------ Source document ------

Memory Ordering Reference

Ordering	Use Case
`.relaxed`	Statistics counters
`.acquire`	Read side of synchronization
`.release`	Write side of synchronization
`.acq_rel`	Read-modify-write sync point
`.seq_cst`	Total ordering required

Common Patterns

// Producer-consumer
producer:
    data = value;
    @fence(.release);
    flag.store(1, .release);

consumer:
    while (flag.load(.acquire) != 1) {}
    @fence(.acquire);
    use(data);

// Lock-free stack push
new_node.next.store(head.load(.acquire), .relaxed);
while (head.cmpxchgWeak(new_node.next.load(.relaxed), new_node, .release, .relaxed)) |old| {
    new_node.next.store(old, .relaxed);
}

Performance Comparison

Primitive	Operation	Time
OnceLatch	setDone (uncontended)	~5 ns
OnceLatch	probe	~1 ns
OnceLatch	wait (already set)	~1 ns
CountLatch	decrement	~5 ns
SpinWait	spin (first few)	~10 ns
Futex wake	wake one	~500 ns
Futex wait	blocked	~1 us
Mutex lock	uncontended	~20 ns
Mutex lock	contended	~1-10 us

------ The data ------

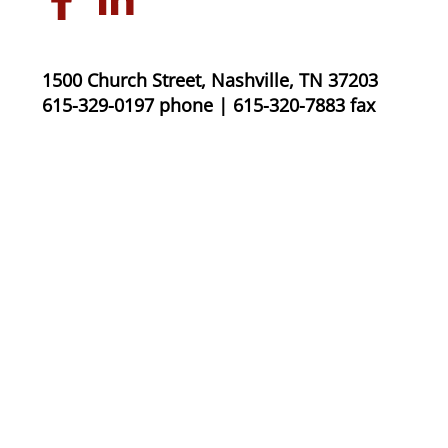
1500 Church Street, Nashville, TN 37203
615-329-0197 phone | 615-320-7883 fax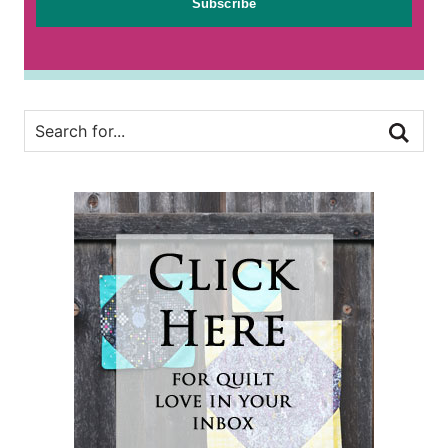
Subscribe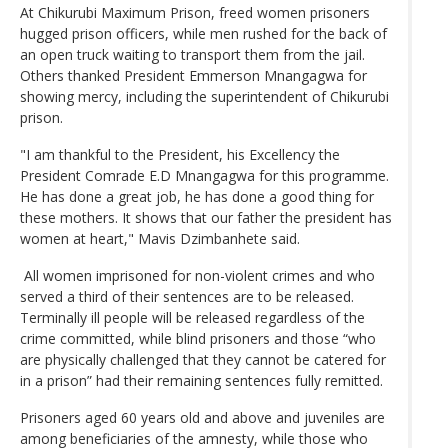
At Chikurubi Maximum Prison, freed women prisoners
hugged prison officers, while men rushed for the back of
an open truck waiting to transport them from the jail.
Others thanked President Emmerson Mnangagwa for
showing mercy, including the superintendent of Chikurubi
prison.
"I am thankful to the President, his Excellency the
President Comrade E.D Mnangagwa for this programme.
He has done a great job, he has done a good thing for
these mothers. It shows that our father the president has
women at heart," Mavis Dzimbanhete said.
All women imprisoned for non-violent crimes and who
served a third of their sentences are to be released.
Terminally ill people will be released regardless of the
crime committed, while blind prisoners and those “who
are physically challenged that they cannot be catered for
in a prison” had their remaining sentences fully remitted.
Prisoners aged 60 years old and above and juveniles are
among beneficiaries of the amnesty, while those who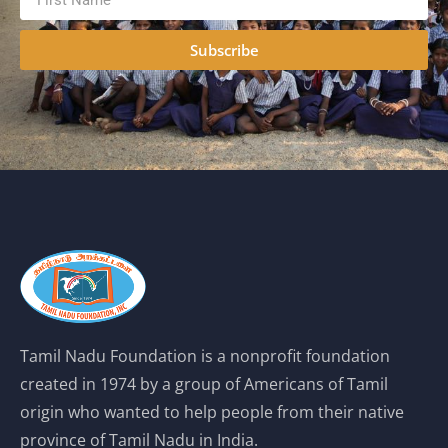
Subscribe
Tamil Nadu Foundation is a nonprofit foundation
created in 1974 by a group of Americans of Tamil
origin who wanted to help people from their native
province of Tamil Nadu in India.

------
------ The data ------

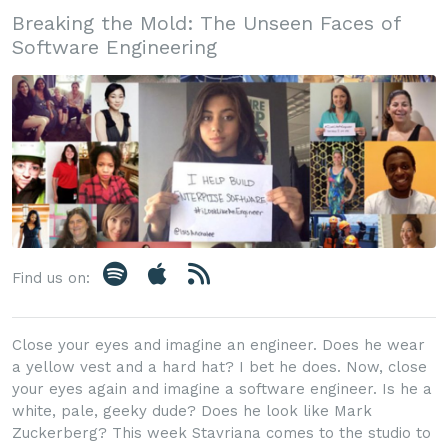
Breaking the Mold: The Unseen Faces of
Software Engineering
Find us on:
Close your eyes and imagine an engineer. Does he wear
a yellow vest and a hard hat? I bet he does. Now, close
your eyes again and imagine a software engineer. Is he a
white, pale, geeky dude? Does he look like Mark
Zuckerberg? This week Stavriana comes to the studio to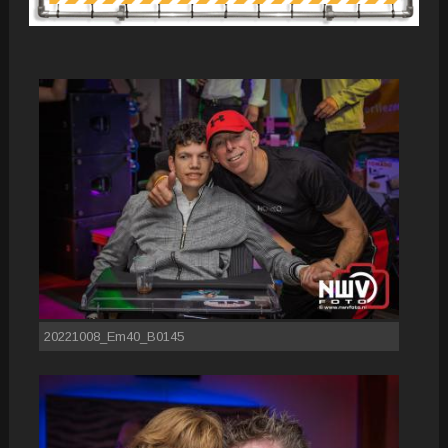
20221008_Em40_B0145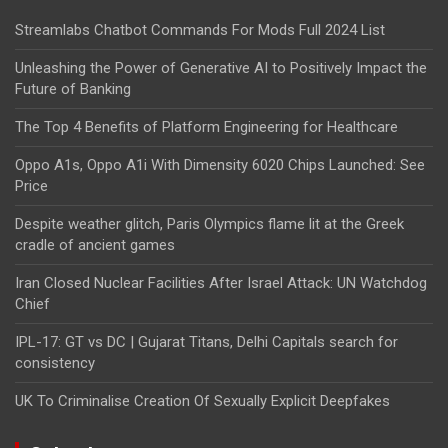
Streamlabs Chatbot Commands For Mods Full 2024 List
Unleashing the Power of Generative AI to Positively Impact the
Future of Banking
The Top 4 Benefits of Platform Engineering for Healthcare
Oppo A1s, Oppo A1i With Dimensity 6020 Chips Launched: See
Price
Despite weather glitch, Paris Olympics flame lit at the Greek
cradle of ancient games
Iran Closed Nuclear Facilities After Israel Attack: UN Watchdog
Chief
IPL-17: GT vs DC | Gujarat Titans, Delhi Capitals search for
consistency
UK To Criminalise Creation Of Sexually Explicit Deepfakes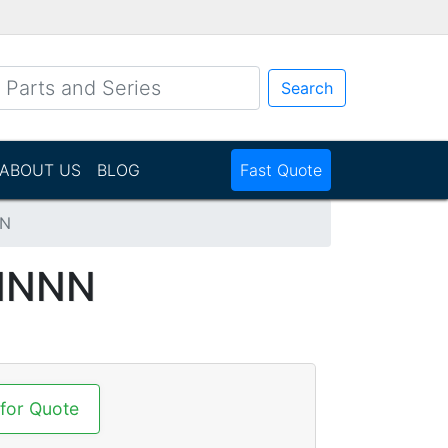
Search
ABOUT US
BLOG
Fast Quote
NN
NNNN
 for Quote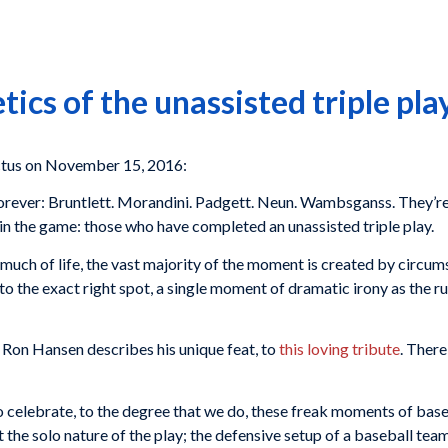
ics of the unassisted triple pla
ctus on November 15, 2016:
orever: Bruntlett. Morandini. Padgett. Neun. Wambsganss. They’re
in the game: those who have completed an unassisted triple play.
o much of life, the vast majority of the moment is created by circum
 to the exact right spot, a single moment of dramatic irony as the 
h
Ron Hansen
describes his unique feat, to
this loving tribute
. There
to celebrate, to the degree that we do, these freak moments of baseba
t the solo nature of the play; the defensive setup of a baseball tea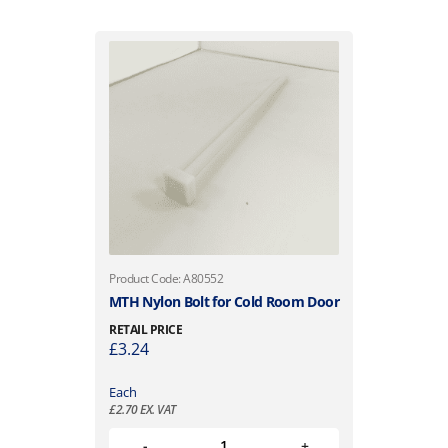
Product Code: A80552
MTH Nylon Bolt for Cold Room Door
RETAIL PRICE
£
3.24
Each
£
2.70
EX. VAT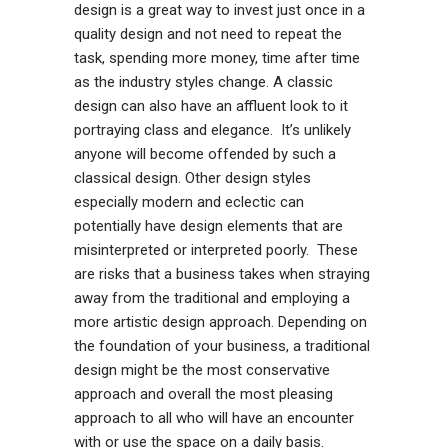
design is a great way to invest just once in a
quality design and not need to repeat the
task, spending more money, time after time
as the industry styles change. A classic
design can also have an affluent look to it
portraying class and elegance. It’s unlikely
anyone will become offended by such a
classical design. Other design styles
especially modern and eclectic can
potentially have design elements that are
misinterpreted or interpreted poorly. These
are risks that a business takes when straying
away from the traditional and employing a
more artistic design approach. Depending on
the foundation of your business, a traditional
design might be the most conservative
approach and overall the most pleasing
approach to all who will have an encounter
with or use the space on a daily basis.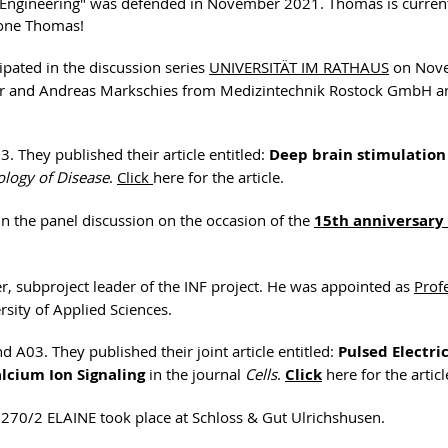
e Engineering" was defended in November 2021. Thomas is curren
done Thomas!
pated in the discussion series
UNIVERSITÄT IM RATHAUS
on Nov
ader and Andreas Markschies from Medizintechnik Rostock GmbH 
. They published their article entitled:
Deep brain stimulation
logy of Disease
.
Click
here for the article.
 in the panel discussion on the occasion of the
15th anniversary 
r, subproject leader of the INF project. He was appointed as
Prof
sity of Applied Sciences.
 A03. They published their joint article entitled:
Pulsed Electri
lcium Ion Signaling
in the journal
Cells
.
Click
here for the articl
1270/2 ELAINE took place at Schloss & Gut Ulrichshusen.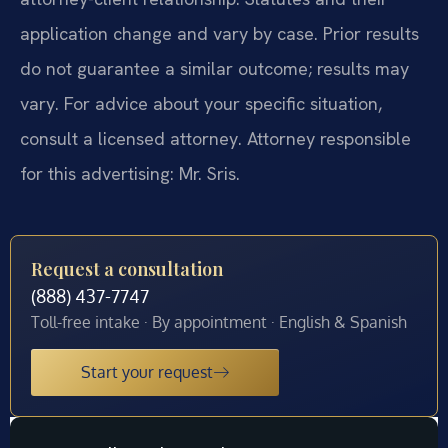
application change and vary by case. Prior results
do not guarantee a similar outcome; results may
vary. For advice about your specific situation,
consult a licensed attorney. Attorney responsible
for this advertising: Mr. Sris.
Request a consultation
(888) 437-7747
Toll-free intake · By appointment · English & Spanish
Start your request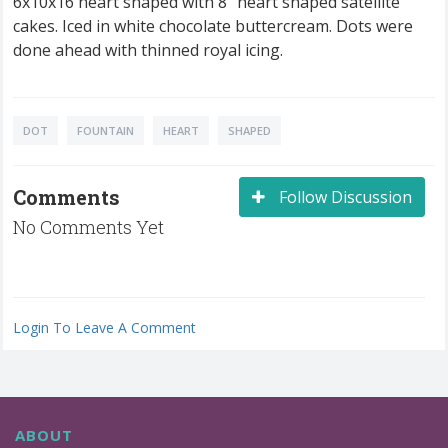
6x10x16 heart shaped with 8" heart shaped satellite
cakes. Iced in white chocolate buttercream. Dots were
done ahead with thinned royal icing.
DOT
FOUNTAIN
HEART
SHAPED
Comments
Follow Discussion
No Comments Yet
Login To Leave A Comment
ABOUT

------
------ The data ------

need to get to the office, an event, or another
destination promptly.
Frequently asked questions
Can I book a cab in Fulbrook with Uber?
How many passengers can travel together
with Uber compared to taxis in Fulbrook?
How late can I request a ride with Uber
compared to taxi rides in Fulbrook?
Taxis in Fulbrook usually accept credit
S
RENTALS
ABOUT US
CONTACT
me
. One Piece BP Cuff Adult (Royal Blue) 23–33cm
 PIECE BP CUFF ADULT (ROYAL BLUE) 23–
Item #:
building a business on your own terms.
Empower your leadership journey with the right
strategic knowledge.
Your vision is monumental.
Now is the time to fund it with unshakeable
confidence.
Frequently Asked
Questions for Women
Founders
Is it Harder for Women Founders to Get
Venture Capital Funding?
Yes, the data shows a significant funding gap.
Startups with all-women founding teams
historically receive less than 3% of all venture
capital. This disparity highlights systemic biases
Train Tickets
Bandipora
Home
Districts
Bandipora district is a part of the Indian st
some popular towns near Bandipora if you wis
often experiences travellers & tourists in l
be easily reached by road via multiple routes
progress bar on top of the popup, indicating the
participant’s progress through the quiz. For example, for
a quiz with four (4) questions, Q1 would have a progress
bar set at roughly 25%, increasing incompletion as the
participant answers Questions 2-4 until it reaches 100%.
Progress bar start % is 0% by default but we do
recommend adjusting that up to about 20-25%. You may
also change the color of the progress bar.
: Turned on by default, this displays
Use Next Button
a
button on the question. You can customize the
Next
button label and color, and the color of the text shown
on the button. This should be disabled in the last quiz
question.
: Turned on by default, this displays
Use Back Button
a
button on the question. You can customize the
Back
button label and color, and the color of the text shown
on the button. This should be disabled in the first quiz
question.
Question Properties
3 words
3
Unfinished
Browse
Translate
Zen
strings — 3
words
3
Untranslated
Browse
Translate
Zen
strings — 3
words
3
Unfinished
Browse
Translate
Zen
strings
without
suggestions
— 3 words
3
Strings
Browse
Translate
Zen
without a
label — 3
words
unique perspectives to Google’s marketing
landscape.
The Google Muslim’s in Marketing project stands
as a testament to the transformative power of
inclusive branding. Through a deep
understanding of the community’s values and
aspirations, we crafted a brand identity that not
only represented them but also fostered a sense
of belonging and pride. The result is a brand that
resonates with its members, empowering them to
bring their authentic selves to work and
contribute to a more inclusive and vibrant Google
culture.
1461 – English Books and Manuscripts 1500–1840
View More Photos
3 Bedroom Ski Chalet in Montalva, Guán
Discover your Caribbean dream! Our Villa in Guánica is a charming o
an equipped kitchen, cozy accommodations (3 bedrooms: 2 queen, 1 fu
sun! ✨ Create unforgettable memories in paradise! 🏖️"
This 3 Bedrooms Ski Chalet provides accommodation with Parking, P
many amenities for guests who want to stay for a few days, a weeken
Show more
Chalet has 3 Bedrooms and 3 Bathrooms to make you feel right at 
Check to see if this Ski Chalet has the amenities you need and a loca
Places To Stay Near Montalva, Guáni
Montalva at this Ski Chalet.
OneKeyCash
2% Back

------

According to the memory ordering reference, how long does an uncontended mutex lock take?

About 20 ns.